The first step in advancing opportunities for our profession will come from the restructuring of the ND medical school curriculum to reflect a “standard of education” that is the same for all graduates. By this I mean I do not wish to supplant the institutional priorities and approaches of each medical college, but to guarantee that the mission of every school includes teaching, research and patient-care training that prepares graduates for careers in primary-care medicine. One simple, and very tangible, move is ensuring that all ND medical schools are listed in the World Health Organization Directory of Medical Schools. The next step will be the continued investment in a lobby effort in Washington D.C. (much praise should go to the AANP’s current lobby efforts) to convince legislators to open Medicaid and Medicare remuneration to ND physicians. Finally, as a profession we will need to embrace a future that is very much different than that with which we currently practice.

Every great change has come with and through compromise. For many people compromises represent defeats. However, in this circumstance “compromise” represents a significant triumph; a triumph for the profession to move into a more powerful position to help influence and structure health-care policy and delivery; and a “compromise” to allow our young physicians to be more economically and professionally successful.

The health-care system in this country is changing. More Americans are seeking “alternatives” to care, more providers are seeking alternatives to delivery, and more opportunities are available than ever before.10 The key to our profession grabbing the “brass ring” lies in creating greater inroads to graduate medical education. The key to our survivability is to be both comprehensive and evidence-based. The future of naturopathic medicine lies in embracing standards, pursuing excellence, and the rigorous training of our medical students. We owe them every possible opportunity for success.

Wayne Centrone


References

1 McLellan F. Uninsured people in USA put a strain on health system. Lancet 2003;Mar 15;361(9361):938.

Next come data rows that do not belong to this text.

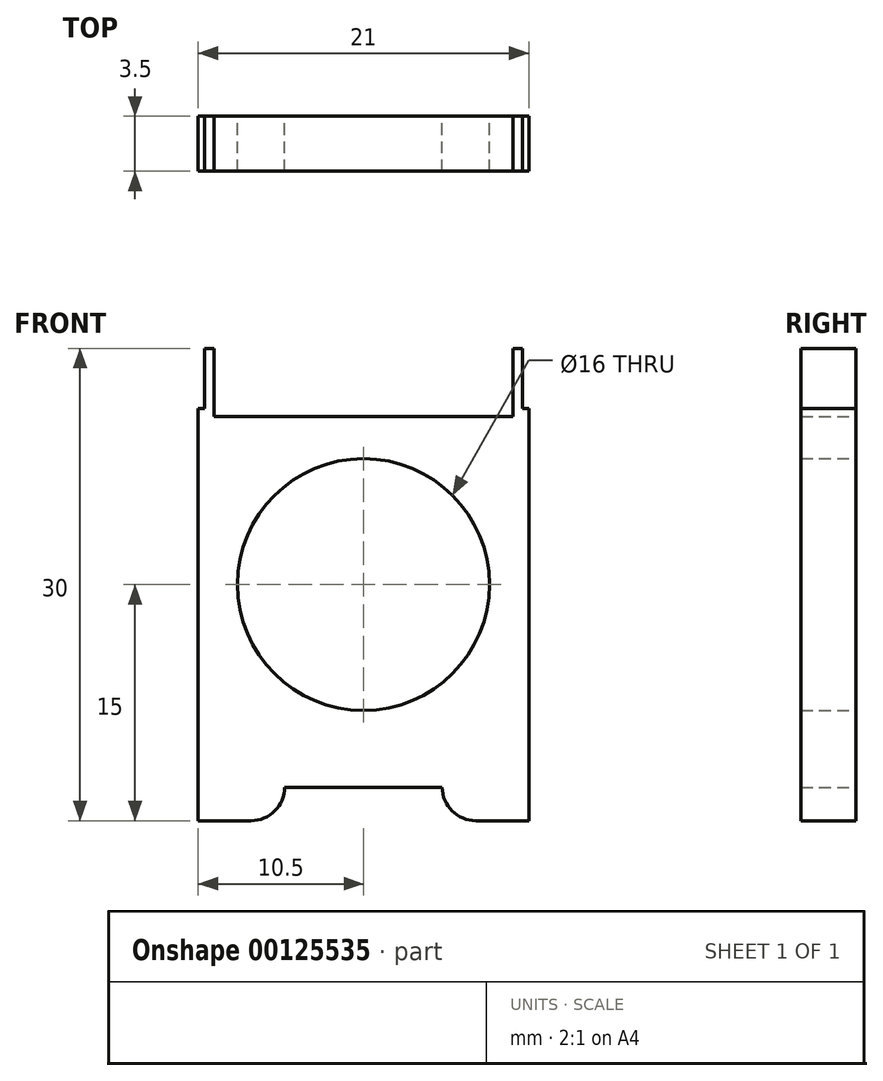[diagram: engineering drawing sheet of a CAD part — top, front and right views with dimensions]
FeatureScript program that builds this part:
annotation { "Feature Type Name" : "Feature", "Feature Type Description" : "" }
export const myFeature = defineFeature(function(context is Context, id is Id, definition is map)
    precondition{}
    {
        {
            var Q0;
            Q0=qCreatedBy(makeId("Front.planeOp"),FACE);
            var sketch = newSketch(context, id + "F0", { "sketchPlane" : qUnion([Q0])});
            skLineSegment(sketch, "E0.bottom", {"start": v(10.5, -15) * mm, "end": v(-10.5, -15) * mm});
            skLineSegment(sketch, "E0.top", {"start": v(10.5, 15) * mm, "end": v(-10.5, 15) * mm});
            skLineSegment(sketch, "E0.left", {"start": v(10.5, -15) * mm, "end": v(10.5, 15) * mm});
            skLineSegment(sketch, "E0.right", {"start": v(-10.5, -15) * mm, "end": v(-10.5, 15) * mm});
            skPoint(sketch, "E0.middle", {"position": v(0, 0) * mm});
            skCircle(sketch, "E1", {"center": v(0, 0) * mm, "radius": 8 * mm});
            skLineSegment(sketch, "E2.bottom", {"start": v(5, -15.87) * mm, "end": v(-5, -15.87) * mm});
            skLineSegment(sketch, "E2.top", {"start": v(5, -12.87) * mm, "end": v(-5, -12.87) * mm});
            skLineSegment(sketch, "E2.left", {"start": v(5, -15.87) * mm, "end": v(5, -12.87) * mm});
            skLineSegment(sketch, "E2.right", {"start": v(-5, -15.87) * mm, "end": v(-5, -12.87) * mm});
            skPoint(sketch, "E2.middle", {"position": v(0, -14.37) * mm});
            skLineSegment(sketch, "E3.bottom", {"start": v(-9.5, 15.16) * mm, "end": v(9.5, 15.16) * mm});
            skLineSegment(sketch, "E3.top", {"start": v(-9.5, 10.66) * mm, "end": v(9.5, 10.66) * mm});
            skLineSegment(sketch, "E3.left", {"start": v(-9.5, 15.16) * mm, "end": v(-9.5, 10.66) * mm});
            skLineSegment(sketch, "E3.right", {"start": v(9.5, 15.16) * mm, "end": v(9.5, 10.66) * mm});
            skPoint(sketch, "E3.middle", {"position": v(0, 12.91) * mm});
            skLineSegment(sketch, "E4.bottom", {"start": v(10.5, 11.17) * mm, "end": v(10.1, 11.17) * mm});
            skLineSegment(sketch, "E4.top", {"start": v(10.5, 15.16) * mm, "end": v(10.1, 15.16) * mm});
            skLineSegment(sketch, "E4.left", {"start": v(10.5, 11.17) * mm, "end": v(10.5, 15.16) * mm});
            skLineSegment(sketch, "E4.right", {"start": v(10.1, 11.17) * mm, "end": v(10.1, 15.16) * mm});
            skLineSegment(sketch, "E5.MirrorCS", {"start": v(-10.5, 11.17) * mm, "end": v(-10.1, 11.17) * mm});
            skLineSegment(sketch, "E6.MirrorCS", {"start": v(-10.5, 15.16) * mm, "end": v(-10.1, 15.16) * mm});
            skLineSegment(sketch, "E7.MirrorCS", {"start": v(-10.5, 11.17) * mm, "end": v(-10.5, 15.16) * mm});
            skLineSegment(sketch, "E8.MirrorCS", {"start": v(-10.1, 11.17) * mm, "end": v(-10.1, 15.16) * mm});
            skSolve(sketch);
        }
        {
            var Q0;
            Q0=makeQuery(id+"F0.imprint","IMPRINT",FACE,{"disambiguationData":[TD([[makeQuery(id+"F0.imprint","IMPRINT",EDGE,{"derivedFrom":sQuery(id+"F0.wireOp",EDGE,"E0.top")}),1.0]])]});
            extrude(context, id + "F1", {"entities" : qUnion([Q0]), "depth" : 3.5 * mm});
        }
        {
            var Q0;
            Q0=makeQuery(id+"F1.opExtrude","SWEPT_EDGE",EDGE,{"disambiguationData":[OSD([sQuery(id+"F0.wireOp",EDGE,"E0.bottom"),sQuery(id+"F0.wireOp",EDGE,"E2.right")])]});
            var Q1;
            Q1=makeQuery(id+"F1.opExtrude","SWEPT_EDGE",EDGE,{"disambiguationData":[OSD([sQuery(id+"F0.wireOp",EDGE,"E0.bottom"),sQuery(id+"F0.wireOp",EDGE,"E2.left")])]});
            fillet(context, id + "F2", {"entities" : qUnion([Q0, Q1]), "radius" : 2.14 * mm, "tangentPropagation" : true, "allowEdgeOverflow" : false});
        }
    });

  1. Gevitz N. The DOs: Osteopathic Medicine in America. Baltimore, Md, Johns Hopkins University Press, 2004.
  2. Evolution of the Internship and the Residency: http://www.savethematch.org/history/before.aspx
  3. Accreditation Council for Graduate Medical Education website: http://www.acgme.org/acWebsite/home/home.asp
  4. Epstein AM. US teaching hospitals in the evolving health care system. JAMA 1995;273:1203-1207.
  5. Data are from the Association of American Medical Colleges: http://www.aamc.org/data/facts/start.htm
  6. Iglehart JK. The quandary over graduates of foreign medical schools in the United States. N Eng J of Med 1996;25;334:1679-1683.
  7. Croasdale, Myrtle. Admissions process aims to boost rural doctors. amednews.com. vol. 48, no. 5, February 7, 2005.

9.Iglehart JK. The American health care system–expenditures. N Eng J of Med 1999;340:70-76.